Curiosamente, embora o último incêndio tivesse deflagrado há já alguns anos o cheiro a queimado ainda era bem perceptível junto às instalações sinistradas onde estranhos ruídos me despertaram a atenção,  levando-me a olhar para o local tentando perceber a sua origem. Sons que mais não eram do que provenientes das gotas de água da chuva que pingavam sobre os sacos de plástico por ali espalhados.

Restos de azulejos decorativos indiciavam que teria havido algum cuidado com o aspeto estético e não só fabril de quem projetou aquelas enormes instalações onde certamente muitas jovens mulheres trabalharam, riram e ganharam o seu sustento.

Um cabo elétrico no chão despertou a minha atenção e ao segui-lo com o vista reparei que o mesmo entrava por uma janela que em tempos teria tido vidros. Segui o cabo e conclui que o mesmo atravessava as instalações para sair por outra janela no sentido oposto e seguir na direção do campo nas traseiras do edifício onde estão algumas instalações de construção precária. Tratava-se de uma puxada elétrica a partir da instalação de iluminação pública.
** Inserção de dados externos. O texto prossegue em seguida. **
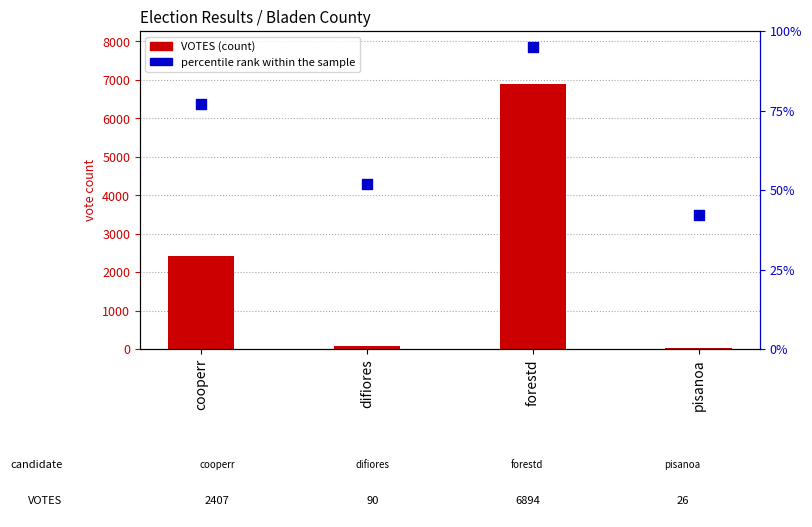

What are all the series names shown in the legend?

VOTES, percentile rank within the sample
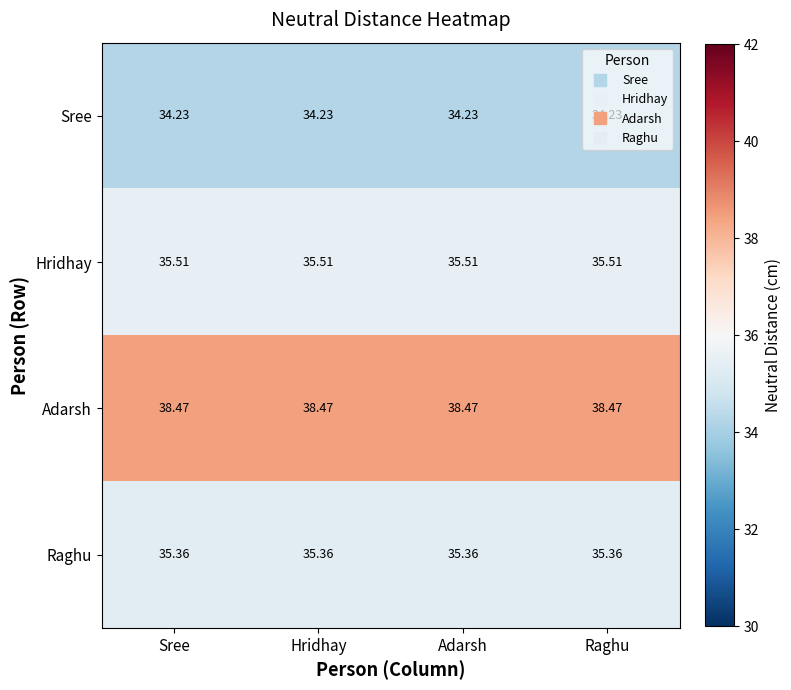

Is the value of Raghu at Hridhay greater than the value of Sree at Sree?

Yes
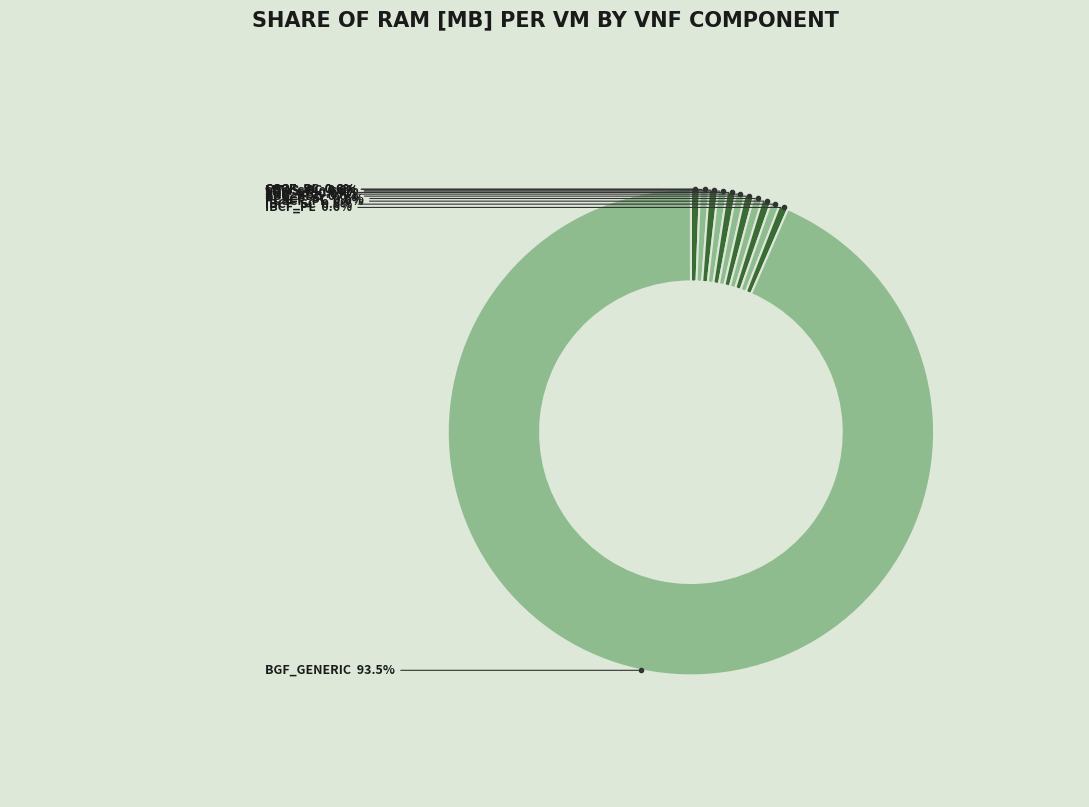

How many slices are in this pie chart?

12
De novo sou surpreendido com um estranho ruido, como se se tratasse de passos vindos de uma das divisões de apoio à produção. O som deixou-me alerta, pelo que, cautelosa e sem fazer barulho caminhei na sua direção para ver quem estaria por ali.
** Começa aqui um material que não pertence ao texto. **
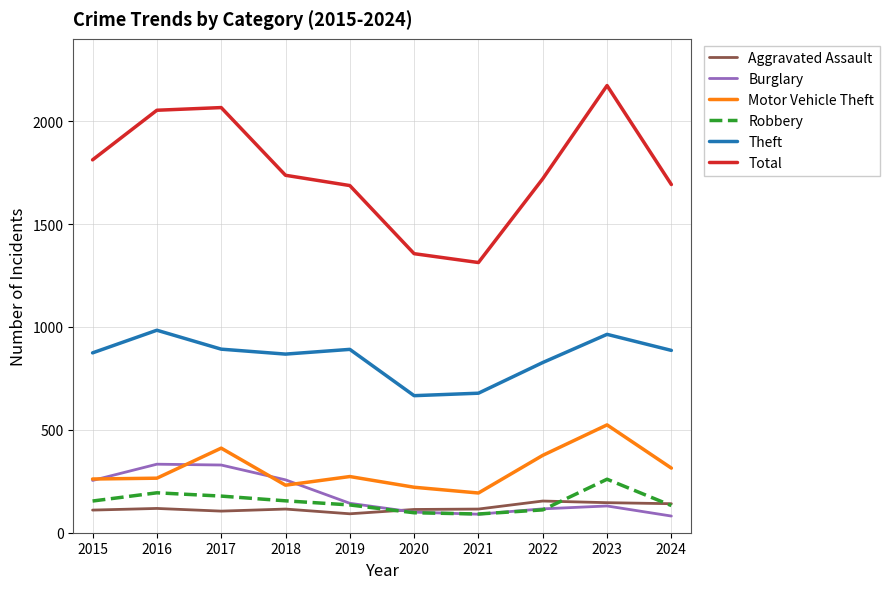

At which label does Robbery reach its peak?

2023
Afinal eram seis cabras que tinham entrado por uma janela e agora andavam pelas instalações a comer os tufos de arbustos que vão aparecendo entre as placas do pavimento.

A chaminé da Vasco da Gama ergue-se agora silenciosa e sem sinais de fumaça na direção do céu como que a pedir as bênçãos do divino, enquanto o seu enorme reservatório morre de sede por falta de água.

Neste enorme espaço onde outrora ouve vida, alegria e produção, reina agora o silêncio, a destruição e o cheiro da morte, não só de pessoas mas também de uma indústria que alimentou milhões de seres humanos, com matéria-prima nacional, captada no nosso imenso e desaproveitado mar.